Carl Spitteler, « Notre point de vue suisse »
Discours tenu devant la Nouvelle société helvétique, groupe de Zurich, le 14 décembre 1914
Mesdames et Messieurs,
C’est à contrecœur que je sors de ma solitude pour m’exprimer en public sur un sujet qui ne me regarde pas de prime abord. En fait, il ne me regarderait pas si tout était pour le mieux. Mais comme ce n’est pas le cas, j’accomplis mon devoir de citoyen en tentant, si tant est que la parole d’un modeste particulier puisse y contribuer, d’agir contre une situation consternante et non sans danger. Nous n’avons pas su éviter l’apparition de divergences d’opinion entre la partie germanophone et la partie francophone du pays à l’occasion de la guerre. Je ne parviens pas à prendre ces divergences à la légère. Ce n’est pas une consolation qu’on me dise : « En cas de guerre, nous ferions quand même bloc comme un seul homme. » « Quand même » est une mauvaise conjonction. Devrions-nous désirer l’avènement d’une guerre pour mieux prendre conscience de nos affinités ? Ce serait un peu cher payé. Nous pouvons nous en tirer à meilleur compte. D’une façon plus belle et indolore. En tout cas, je ne peux rien voir de fructueux dans un éloignement, bien au contraire. Ou voulons-nous, comme le font certains étrangers, négliger les opinions de nos confédérés qui parlent une autre langue du seul fait qu’ils sont en minorité ? « Mise à part la fraction de la Suisse romande, qui navigue tout entière en eaux françaises… » En Suisse, nous ne laissons personne à part. Même si la minorité était dix fois plus faible, nous lui accorderions tout autant d’importance. Il n’y a pas de fractions en Suisse. Mais affirmer que la Suisse romande navigue « tout entière en eaux françaises » est un reproche injuste. Elle navigue aussi bien que la Suisse alémanique en eaux helvétiques. Elle l’a démontré assez souvent sans la moindre ambiguïté. Elle ne tolère d’ailleurs même pas le nom de Suisse « française ». Ainsi je crois que nous devons naturellement nous soucier de nos rapports avec nos confédérés francophones, et le désaccord doit nous causer du souci.

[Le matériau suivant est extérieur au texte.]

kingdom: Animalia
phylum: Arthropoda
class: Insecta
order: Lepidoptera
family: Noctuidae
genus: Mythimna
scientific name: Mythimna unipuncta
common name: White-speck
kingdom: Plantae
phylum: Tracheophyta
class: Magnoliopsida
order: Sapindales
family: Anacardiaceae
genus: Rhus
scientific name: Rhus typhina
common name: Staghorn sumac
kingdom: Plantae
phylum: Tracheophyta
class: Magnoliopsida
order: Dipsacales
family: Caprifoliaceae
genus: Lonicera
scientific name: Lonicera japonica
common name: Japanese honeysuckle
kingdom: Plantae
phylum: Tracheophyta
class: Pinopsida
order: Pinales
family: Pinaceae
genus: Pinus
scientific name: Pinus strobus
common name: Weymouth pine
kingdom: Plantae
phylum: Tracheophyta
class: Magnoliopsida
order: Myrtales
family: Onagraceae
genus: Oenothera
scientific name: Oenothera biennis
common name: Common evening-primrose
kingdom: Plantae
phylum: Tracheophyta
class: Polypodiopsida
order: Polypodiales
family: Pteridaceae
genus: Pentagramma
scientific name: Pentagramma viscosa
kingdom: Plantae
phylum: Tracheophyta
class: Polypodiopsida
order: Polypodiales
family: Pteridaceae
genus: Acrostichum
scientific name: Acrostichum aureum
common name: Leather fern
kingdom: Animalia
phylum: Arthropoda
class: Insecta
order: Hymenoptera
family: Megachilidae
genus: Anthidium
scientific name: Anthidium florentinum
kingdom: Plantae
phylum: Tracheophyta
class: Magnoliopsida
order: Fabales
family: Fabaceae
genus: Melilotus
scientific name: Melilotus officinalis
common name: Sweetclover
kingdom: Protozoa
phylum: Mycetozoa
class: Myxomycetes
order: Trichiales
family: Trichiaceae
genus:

« Que s’est-il donc passé au juste ? »
Il ne s’est rien passé. On s’est tout simplement laissé aller. Mais quand deux personnes se laissent aller dans une direction opposée, elles s’éloignent l’une de l’autre. Il y a bien une excuse. Elle a pour nom : la stupéfaction. Dans notre vie émotionnelle et intellectuelle, comme dans les autres domaines, l’éclatement si subit de la guerre a fait l’effet d’une bombe. La raison a lâché les rênes, la sympathie et l’antipathie se sont déchaînées et nous ont entraînés dans leur cavalcade. Et l’entendement, haletant à notre suite, n’est pas parvenu, de sa faible voix, à retenir l’attelage. Mais si j’observe bien, il est finalement arrivé à destination. Nous sommes maintenant, je le crois et l’espère, dans la disposition d’esprit de la personne qui décide de rebrousser chemin et de faire une halte. L’essentiel est dès lors acquis, le pire est évité. Seules subsistent une certaine confusion des opinions, une certaine perplexité et une incertitude sur la direction à prendre. Y mettre un peu d’ordre est la tâche du moment, et donc aussi ma tâche.
Nous devons avant tout prendre conscience de ce que nous voulons. Voulons-nous ou ne voulons-nous pas rester un État suisse qui représente une unité politique envers l’étranger ? Si tel n’est pas le cas, si chacun veut se laisser porter par sa sympathie personnelle et les attraits de l’extérieur, je n’ai rien à vous dire. Qu’on laisse alors les choses suivre leur cours, peu m’importe, vaciller et se disloquer. Mais si tel est le cas, nous devons nous rendre compte que les frontières du pays symbolisent aussi des limites pour les sentiments politiques. Tous ceux qui vivent de l’autre côté des frontières nationales sont nos voisins, et jusqu’à nouvel ordre nos chers voisins ; tous ceux qui vivent de ce côté-ci sont plus que des voisins, je veux dire nos frères. Et la différence entre voisin et frère est immense. Même le meilleur voisin peut nous tirer dessus au canon si les circonstances s’y prêtent, tandis que le frère lutte à nos côtés dans la bataille. Une plus grande différence n’est guère imaginable.